- Problem to solve:
Copy the mailing-list reply about replacing fgets() word for word, from start to end, before turning to the material.

- Page text:
====================
Johannes Schindelin suggested:
> The function fgets() has a big problem with NUL characters: it reads
> them, but nobody will know if the NUL comes from the file stream, or
> was appended at the end of the line.
>
> So implement a custom read_line() function.
                        ^^^^^^^^^^^
                        read_line_with_nul()
meaning read part or all of one line which may contain NULs.

>[ ... ]
> diff --git a/builtin-mailsplit.c b/builtin-mailsplit.c
> index 46b27cd..021dc16 100644
> --- a/builtin-mailsplit.c
> +++ b/builtin-mailsplit.c
> @@ -45,6 +45,25 @@ static int is_from_line(const char *line, int len)
>  /* Could be as small as 64, enough to hold a Unix "From " line. */
>  static char buf[4096];
>
> +/* We cannot use fgets() because our lines can contain NULs */
> +int read_line_with_nul(char *buf, int size, FILE *in)
====================
- Data:
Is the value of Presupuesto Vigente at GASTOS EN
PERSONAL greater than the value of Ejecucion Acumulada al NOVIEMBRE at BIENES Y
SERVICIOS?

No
====================
- Written answer:
Johannes Schindelin suggested:
> The function fgets() has a big problem with NUL characters: it reads
> them, but nobody will know if the NUL comes from the file stream, or
> was appended at the end of the line.
>
> So implement a custom read_line() function.
                        ^^^^^^^^^^^
                        read_line_with_nul()
meaning read part or all of one line which may contain NULs.

>[ ... ]
> diff --git a/builtin-mailsplit.c b/builtin-mailsplit.c
> index 46b27cd..021dc16 100644
> --- a/builtin-mailsplit.c
> +++ b/builtin-mailsplit.c
> @@ -45,6 +45,25 @@ static int is_from_line(const char *line, int len)
>  /* Could be as small as 64, enough to hold a Unix "From " line. */
>  static char buf[4096];
>
> +/* We cannot use fgets() because our lines can contain NULs */
> +int read_line_with_nul(char *buf, int size, FILE *in)